History of Political Thought (Part I):Turkey, Persia, and the Hellenes in the mind of Homer, Herodotus, and Thucydides

The goal of this course is to acquaint you with the political thought, experience, and theory of the ancient Greeks, Romans (including the social political thought of the Christian theologian St. Augustine). These experiences and conceptions will be brought into relation with more current ideologies--in particular those of Marx, Lenin, and Stalin and the American Founding Fathers. It is hoped that this course will transform and invigorate each student's particular conception of politics in our own time. (This class will meet live with Dr. Roberts every first week of the month, time and place to be determined.) Tuition: $400 for 16 sessions.

Elementary Latin for Working Folks

This slow-pace introductory Elementary Latin course will use the classic elementary textbook Wheelock's Latin to introduce adults and young-adults to the morphology, syntax and literature of classical Latin. This reduced priced course is designed for inner city Detroit residents who never had a chance to learn Latin. The cost of the course will be $120/ ten-week session. This course will commence after Labor Day once a quorum of ten students has been reached. (This course will meet on Saturdays for two hours at a Detroit Public Library site or elsewhere.) All sessions will be conducted face-to-face.

WHAT YOU WILL DO =>
1 - Copy the course listings word for word, from "Elementary Latin for" to "be conducted face-to-face.".
2 - Answer these questions using the course listings:
(a) What is the tuition for the history of political thought course?
(b) Which textbook does the Latin course use?
(c) On what day of the week does the Latin course meet?
The data that comes next is from a separate source.

RECORDS =>
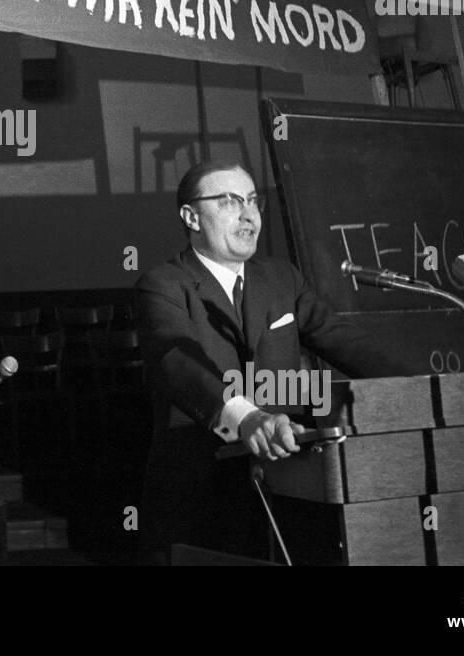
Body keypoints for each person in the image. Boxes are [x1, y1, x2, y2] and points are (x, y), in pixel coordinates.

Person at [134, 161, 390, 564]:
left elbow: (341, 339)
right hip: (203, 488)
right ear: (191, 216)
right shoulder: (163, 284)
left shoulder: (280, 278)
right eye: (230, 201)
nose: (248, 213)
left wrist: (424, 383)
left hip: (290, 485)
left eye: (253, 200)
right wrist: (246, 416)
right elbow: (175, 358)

* * *

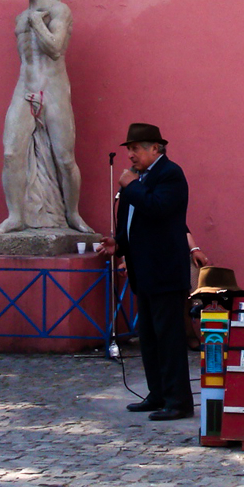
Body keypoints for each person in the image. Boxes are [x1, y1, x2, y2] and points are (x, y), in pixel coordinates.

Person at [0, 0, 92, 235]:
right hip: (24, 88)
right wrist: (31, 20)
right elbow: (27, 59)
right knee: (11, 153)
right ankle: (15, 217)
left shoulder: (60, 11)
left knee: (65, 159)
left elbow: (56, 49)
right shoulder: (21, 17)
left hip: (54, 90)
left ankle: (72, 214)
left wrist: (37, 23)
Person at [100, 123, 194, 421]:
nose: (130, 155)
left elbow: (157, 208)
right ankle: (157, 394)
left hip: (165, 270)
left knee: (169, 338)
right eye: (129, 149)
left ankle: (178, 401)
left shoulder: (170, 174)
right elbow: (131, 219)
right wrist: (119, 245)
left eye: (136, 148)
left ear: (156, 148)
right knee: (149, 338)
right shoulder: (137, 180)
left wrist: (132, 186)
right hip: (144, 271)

--

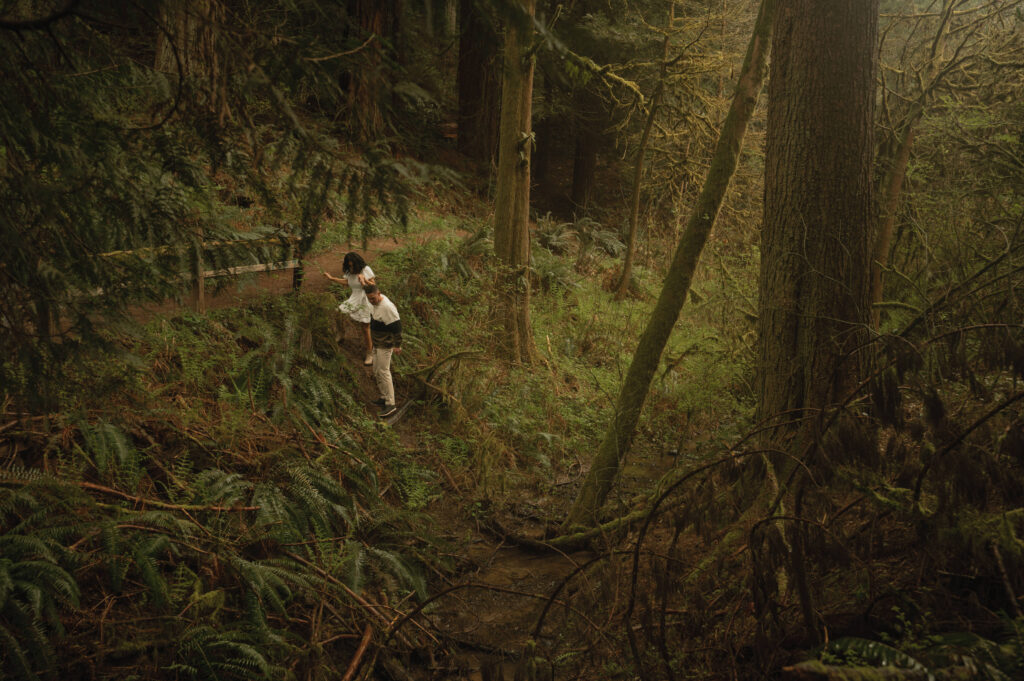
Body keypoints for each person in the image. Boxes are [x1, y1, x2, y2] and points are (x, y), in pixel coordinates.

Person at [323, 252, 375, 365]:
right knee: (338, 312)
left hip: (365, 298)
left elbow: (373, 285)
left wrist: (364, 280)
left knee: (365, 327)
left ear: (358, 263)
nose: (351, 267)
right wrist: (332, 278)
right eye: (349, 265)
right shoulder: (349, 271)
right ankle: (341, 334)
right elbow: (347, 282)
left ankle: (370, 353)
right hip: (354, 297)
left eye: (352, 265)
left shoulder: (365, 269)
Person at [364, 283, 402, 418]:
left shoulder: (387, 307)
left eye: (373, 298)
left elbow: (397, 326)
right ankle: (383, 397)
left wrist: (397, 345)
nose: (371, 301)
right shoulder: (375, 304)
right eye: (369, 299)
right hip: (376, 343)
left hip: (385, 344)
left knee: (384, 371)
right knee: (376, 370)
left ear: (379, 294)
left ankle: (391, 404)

TASK-BY-TASK OUTPUTS =>
1 -
Elementary Latin for Working Folks

This slow-pace introductory Elementary Latin course will use the classic elementary textbook Wheelock's Latin to introduce adults and young-adults to the morphology, syntax and literature of classical Latin. This reduced priced course is designed for inner city Detroit residents who never had a chance to learn Latin. The cost of the course will be $120/ ten-week session. This course will commence after Labor Day once a quorum of ten students has been reached. (This course will meet on Saturdays for two hours at a Detroit Public Library site or elsewhere.) All sessions will be conducted face-to-face.

2 -
(a) $400 for 16 sessions
(b) Wheelock's Latin
(c) Saturdays